Efectivamente. Ninguna novedad. Por lo menos en la literatura argentina[5].


[1] Podríamos visualizar la ‘posición’ de una novela si pensamos en la figura —un poquito anacrónica— del francotirador y la posición que necesita para trabajar: un lugar estratégico (y también una forma de camuflaje) dentro de un territorio en disputa. Más: ‘posición’ es un espacio provisorio, no ‘conquistado’ sino ‘ocupado’, no ‘apropiado’ sino ‘utilizado’. La posición de una novela define una forma, pero principalmente un horizonte (imaginario) de lecturas: ¿Quiénes serán enemigos y quiénes aliados? ¿A qué distancia va a colocarse del fuego cruzado?
[2] La elección de una jerga siempre supone una hipótesis sobre el funcionamiento del lenguaje; en este caso, la hipótesis es tecnofílica: la programación es el único lenguaje real, entendiendo en este caso lo real como eficacia, y también como autonomía y cripticidad. Pero sabemos que toda filia es una fobia que acecha: El recurso humano es una variación más de la fábula del mago desprevenido que se ve superado al jugar con fuerzas que exceden los límites de sus poderes.
[3] ¿No se construyó desde siempre la literatura en esa tensión entre lengua privada y lengua pública? ¿No es la literatura la mutación incesante de esa tensión? ¿No son las redes sociales la extinción —por exceso, por desborde— de esa tensión?
[4] Tal vez no sea casual que los protagonistas de la novela se conozcan en “una de esas fiestas multidisciplinarias que se anuncian todos los viernes en las puertas de las facultades”. (Y la literatura sería ese canapé exótico e inmaterial que degustamos con los amigos entre fasito y fasito).

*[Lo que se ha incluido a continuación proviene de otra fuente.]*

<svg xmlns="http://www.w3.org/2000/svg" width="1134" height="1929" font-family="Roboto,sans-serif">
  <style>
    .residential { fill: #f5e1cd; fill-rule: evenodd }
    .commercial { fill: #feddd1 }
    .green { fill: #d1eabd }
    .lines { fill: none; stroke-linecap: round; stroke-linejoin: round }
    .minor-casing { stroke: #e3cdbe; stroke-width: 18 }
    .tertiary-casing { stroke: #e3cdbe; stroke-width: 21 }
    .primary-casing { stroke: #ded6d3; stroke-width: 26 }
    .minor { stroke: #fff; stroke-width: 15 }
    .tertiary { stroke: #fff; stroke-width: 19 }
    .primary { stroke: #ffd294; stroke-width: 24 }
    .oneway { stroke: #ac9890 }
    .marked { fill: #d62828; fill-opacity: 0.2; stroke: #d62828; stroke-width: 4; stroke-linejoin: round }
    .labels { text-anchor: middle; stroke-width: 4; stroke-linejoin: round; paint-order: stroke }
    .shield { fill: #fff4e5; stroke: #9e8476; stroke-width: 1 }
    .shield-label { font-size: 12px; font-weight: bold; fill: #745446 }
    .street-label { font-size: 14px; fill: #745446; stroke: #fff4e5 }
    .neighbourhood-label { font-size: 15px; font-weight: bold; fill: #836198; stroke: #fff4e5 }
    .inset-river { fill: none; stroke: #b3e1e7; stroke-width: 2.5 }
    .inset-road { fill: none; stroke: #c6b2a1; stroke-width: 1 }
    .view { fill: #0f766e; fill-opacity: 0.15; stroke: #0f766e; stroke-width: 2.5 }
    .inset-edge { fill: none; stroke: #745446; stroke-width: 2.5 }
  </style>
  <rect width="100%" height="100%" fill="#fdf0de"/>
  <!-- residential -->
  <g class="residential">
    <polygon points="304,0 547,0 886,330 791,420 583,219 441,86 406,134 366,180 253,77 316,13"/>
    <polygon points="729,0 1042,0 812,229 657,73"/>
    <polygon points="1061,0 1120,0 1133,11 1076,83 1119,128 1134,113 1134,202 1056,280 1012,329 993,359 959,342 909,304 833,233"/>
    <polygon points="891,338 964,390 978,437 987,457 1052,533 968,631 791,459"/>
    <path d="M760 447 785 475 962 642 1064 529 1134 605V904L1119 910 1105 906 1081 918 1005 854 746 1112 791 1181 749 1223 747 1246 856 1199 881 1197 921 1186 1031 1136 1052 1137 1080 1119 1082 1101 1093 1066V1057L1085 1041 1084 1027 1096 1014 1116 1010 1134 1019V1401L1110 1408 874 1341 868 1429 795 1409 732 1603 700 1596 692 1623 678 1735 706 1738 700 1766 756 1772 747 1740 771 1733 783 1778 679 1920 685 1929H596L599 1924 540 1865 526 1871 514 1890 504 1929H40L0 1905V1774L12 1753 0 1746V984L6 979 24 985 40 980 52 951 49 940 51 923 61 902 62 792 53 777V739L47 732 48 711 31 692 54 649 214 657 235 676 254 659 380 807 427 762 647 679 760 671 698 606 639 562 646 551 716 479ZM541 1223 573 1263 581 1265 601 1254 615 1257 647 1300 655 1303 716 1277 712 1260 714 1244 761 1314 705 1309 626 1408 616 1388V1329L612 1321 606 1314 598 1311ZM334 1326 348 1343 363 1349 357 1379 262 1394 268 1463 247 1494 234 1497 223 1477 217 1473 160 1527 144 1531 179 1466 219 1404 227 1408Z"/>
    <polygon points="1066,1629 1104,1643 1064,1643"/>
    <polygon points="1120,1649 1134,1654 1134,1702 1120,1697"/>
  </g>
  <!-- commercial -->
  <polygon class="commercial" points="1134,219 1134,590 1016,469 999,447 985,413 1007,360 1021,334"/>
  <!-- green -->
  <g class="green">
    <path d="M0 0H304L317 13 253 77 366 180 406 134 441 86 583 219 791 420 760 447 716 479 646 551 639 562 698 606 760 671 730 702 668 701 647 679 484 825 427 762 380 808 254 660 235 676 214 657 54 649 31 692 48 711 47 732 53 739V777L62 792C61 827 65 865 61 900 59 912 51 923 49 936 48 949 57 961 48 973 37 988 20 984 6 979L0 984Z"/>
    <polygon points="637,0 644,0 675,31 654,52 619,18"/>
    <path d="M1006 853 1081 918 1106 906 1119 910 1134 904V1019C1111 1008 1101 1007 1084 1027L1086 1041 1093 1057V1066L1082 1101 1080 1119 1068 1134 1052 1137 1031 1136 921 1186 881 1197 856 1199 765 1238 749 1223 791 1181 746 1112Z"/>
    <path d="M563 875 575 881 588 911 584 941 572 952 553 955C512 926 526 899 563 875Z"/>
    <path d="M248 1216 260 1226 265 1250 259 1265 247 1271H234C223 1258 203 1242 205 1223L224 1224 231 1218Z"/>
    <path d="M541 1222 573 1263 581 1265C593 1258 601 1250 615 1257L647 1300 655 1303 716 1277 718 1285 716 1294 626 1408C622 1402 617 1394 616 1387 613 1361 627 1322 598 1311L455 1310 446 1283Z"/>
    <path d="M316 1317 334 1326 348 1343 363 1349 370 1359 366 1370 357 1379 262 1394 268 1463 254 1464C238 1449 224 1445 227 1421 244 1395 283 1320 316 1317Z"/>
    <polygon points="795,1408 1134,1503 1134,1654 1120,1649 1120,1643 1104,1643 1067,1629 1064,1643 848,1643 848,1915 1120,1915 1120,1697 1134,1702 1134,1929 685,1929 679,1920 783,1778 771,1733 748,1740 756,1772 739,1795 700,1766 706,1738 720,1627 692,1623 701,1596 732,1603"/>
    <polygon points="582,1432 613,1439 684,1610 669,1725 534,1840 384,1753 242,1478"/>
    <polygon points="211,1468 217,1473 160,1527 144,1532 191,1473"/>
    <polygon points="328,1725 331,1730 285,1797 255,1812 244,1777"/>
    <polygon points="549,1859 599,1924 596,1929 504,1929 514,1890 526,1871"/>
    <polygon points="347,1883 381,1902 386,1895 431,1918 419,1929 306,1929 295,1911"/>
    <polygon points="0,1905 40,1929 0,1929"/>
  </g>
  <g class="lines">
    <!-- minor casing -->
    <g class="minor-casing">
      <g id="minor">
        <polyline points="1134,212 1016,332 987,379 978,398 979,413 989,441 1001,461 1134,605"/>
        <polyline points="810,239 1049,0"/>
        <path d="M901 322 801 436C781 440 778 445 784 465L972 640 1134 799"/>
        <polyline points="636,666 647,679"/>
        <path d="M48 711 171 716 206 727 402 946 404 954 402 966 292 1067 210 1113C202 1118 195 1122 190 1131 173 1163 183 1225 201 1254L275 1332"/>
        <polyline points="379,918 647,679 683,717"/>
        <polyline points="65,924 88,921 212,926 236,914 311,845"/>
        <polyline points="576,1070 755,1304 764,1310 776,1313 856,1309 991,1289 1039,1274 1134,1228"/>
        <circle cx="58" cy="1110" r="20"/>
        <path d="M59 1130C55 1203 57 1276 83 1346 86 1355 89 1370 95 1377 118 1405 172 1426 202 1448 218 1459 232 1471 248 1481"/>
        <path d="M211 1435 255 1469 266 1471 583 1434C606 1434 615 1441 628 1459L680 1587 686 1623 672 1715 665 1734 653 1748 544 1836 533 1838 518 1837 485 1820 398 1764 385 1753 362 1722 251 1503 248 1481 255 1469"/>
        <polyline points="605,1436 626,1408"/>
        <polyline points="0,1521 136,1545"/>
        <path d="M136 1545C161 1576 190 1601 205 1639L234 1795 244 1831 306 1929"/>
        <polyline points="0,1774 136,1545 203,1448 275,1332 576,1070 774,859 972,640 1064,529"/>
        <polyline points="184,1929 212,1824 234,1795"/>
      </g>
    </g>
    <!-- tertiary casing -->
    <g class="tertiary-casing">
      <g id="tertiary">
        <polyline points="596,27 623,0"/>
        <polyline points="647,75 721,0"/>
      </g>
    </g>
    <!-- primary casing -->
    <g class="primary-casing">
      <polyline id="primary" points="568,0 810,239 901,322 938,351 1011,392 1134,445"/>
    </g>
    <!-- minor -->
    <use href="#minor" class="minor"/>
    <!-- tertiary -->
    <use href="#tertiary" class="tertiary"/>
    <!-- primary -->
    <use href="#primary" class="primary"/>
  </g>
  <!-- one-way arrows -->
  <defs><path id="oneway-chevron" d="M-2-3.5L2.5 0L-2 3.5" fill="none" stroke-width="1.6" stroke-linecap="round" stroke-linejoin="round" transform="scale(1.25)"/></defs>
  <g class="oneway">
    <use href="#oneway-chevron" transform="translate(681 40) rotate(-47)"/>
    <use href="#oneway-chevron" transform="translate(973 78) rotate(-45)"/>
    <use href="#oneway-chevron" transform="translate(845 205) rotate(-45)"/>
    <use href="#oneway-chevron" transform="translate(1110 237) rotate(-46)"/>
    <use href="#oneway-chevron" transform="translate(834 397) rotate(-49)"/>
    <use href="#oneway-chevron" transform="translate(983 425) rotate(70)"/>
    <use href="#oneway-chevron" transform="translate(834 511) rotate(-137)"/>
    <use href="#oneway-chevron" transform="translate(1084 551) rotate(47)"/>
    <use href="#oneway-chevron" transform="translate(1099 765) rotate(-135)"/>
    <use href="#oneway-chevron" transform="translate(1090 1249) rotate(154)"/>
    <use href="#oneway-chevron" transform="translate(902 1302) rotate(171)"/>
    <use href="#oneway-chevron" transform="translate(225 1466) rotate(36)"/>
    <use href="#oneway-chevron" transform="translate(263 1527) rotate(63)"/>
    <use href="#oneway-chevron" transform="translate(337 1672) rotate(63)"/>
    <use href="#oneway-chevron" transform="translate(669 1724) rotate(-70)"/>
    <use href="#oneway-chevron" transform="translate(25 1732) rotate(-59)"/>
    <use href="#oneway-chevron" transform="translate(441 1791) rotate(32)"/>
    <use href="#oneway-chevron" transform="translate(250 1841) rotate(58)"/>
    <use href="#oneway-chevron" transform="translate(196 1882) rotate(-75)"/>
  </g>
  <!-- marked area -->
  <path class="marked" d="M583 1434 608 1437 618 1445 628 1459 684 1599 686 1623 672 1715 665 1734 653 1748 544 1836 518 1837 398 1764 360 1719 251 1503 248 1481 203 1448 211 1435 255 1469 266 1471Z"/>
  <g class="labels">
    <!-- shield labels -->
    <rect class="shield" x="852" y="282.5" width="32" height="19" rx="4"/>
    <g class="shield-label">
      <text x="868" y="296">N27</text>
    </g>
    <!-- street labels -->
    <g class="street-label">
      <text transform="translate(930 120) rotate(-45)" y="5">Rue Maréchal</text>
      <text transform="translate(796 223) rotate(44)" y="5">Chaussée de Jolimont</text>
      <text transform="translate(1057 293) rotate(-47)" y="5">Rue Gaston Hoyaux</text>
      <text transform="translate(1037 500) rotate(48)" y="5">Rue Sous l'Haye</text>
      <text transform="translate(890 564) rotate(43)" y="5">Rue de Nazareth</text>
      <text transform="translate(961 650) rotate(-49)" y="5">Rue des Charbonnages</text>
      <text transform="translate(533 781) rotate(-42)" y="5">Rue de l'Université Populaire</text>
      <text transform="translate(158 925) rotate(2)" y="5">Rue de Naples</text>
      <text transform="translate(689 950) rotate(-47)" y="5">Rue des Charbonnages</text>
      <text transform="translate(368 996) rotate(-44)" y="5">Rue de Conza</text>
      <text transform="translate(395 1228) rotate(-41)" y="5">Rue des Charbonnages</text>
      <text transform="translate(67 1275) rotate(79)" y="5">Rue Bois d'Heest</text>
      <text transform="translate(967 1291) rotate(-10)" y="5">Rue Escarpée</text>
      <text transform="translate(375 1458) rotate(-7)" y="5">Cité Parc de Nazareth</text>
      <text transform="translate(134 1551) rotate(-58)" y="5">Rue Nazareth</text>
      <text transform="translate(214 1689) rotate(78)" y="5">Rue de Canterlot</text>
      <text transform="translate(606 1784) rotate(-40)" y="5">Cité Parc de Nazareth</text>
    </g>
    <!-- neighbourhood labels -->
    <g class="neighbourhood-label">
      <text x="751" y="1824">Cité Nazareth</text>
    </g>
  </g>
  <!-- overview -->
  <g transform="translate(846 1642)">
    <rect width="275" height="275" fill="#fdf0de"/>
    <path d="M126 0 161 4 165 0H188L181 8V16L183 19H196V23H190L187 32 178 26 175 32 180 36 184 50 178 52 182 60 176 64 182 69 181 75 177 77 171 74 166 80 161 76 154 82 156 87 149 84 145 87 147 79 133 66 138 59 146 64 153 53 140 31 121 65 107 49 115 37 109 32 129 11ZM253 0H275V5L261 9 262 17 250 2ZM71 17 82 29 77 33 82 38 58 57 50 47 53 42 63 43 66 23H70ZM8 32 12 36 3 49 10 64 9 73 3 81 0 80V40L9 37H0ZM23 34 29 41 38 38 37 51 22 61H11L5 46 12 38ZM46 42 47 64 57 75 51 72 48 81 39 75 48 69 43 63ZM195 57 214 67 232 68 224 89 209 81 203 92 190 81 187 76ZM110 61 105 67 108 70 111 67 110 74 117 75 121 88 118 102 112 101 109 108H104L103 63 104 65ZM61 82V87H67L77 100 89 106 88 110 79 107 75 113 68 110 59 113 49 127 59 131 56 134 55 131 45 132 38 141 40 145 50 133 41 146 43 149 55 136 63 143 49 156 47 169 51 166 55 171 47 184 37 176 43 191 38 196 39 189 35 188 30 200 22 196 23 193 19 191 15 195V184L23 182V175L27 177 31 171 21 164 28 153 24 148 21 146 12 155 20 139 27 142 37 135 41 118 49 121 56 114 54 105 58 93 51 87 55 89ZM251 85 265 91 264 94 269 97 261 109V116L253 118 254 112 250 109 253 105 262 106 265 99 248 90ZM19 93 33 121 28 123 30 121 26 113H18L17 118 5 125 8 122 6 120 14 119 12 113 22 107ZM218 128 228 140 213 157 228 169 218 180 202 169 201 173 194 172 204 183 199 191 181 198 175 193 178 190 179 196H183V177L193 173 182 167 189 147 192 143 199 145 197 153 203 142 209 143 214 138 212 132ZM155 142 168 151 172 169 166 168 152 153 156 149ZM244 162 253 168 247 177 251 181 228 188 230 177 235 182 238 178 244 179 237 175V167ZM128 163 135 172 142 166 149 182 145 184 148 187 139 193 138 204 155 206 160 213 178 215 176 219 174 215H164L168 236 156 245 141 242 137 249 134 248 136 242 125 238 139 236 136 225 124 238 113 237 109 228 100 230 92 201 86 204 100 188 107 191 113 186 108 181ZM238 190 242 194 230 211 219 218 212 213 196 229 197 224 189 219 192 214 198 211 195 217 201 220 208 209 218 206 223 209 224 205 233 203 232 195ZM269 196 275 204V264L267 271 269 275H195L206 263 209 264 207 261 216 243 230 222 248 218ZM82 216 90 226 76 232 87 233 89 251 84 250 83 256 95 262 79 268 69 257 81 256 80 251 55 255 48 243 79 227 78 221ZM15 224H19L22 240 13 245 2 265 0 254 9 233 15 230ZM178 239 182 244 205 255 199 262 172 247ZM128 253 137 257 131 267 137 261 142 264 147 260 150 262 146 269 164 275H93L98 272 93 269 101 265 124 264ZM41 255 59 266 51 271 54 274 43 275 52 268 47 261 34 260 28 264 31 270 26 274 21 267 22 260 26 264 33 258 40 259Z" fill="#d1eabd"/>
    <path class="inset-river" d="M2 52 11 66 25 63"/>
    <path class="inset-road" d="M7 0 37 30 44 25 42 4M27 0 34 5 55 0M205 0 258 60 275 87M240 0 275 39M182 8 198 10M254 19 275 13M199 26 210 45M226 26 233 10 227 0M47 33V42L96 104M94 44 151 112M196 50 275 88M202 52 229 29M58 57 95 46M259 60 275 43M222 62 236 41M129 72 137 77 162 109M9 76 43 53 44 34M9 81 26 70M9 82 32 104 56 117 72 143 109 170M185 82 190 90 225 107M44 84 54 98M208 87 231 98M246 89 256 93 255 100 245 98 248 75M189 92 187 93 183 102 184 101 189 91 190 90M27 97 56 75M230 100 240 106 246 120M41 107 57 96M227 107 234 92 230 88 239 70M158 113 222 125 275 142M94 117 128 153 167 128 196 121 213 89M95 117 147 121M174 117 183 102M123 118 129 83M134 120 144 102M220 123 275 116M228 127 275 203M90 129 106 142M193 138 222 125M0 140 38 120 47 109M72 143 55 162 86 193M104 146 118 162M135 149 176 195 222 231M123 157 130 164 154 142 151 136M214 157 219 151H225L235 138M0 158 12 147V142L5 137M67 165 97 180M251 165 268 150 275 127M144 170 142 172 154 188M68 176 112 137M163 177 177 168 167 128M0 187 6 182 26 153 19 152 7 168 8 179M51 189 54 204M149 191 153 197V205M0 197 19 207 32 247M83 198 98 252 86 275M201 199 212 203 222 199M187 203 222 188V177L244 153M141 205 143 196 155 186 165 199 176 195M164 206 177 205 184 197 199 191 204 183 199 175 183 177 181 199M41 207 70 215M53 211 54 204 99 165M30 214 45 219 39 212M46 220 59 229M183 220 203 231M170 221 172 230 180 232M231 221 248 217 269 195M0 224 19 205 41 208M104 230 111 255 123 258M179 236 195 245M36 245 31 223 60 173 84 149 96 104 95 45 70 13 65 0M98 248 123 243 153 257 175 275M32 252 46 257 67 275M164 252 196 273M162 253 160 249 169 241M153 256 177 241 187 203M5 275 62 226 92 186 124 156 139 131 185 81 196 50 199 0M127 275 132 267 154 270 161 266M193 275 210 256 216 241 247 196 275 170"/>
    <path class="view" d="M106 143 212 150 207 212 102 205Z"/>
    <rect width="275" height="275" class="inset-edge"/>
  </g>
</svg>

[5] Digresión final: en Argentina, el funcionamiento del sistema literario tal vez pueda equipararse a ciertos comportamientos rituales de los Shuaré, habitantes de las selvas del África Central. Las tribus Shuaré viven en guerra constante: para ellos batallar y observar las luces del atardecer tiene el mismo sabor ordinario. Cuando una batalla termina, siempre hay prisioneros. Poco antes del crepúsculo, empieza el ritual: los prisioneros —descansaron, comieron, bebieron— tienen que correr y bailar alrededor de una fogata, toda la noche, sin parar. Antes de la primera luz, uno caerá al suelo, exhausto. Es el elegido. Enseguida, los Shuaré vencedores pasan a cuchillo al resto de los prisioneros. Al amanecer, comienzan a prepararlos para el festín. El elegido observa. Llora, ruega. Las horas pasan y llegan los demás miembros de la tribu, atraídos por el humo perfumado. Para los Shuaré vencedores es una fiesta consumir la carne de los vencidos. Incorporar su fuerza. Cuando termina el banquete, le entregan un cuchillo al elegido y se van. El elegido se queda ahí, en el claro plagado de brasas y huesos pelados, solo, deshonrado para siempre. No puede volver a su tribu, no lo dejarán. Mira el cuchillo y escucha cuál es la única dignidad que le queda: convertirse en alimento ruin del bicherío de la selva.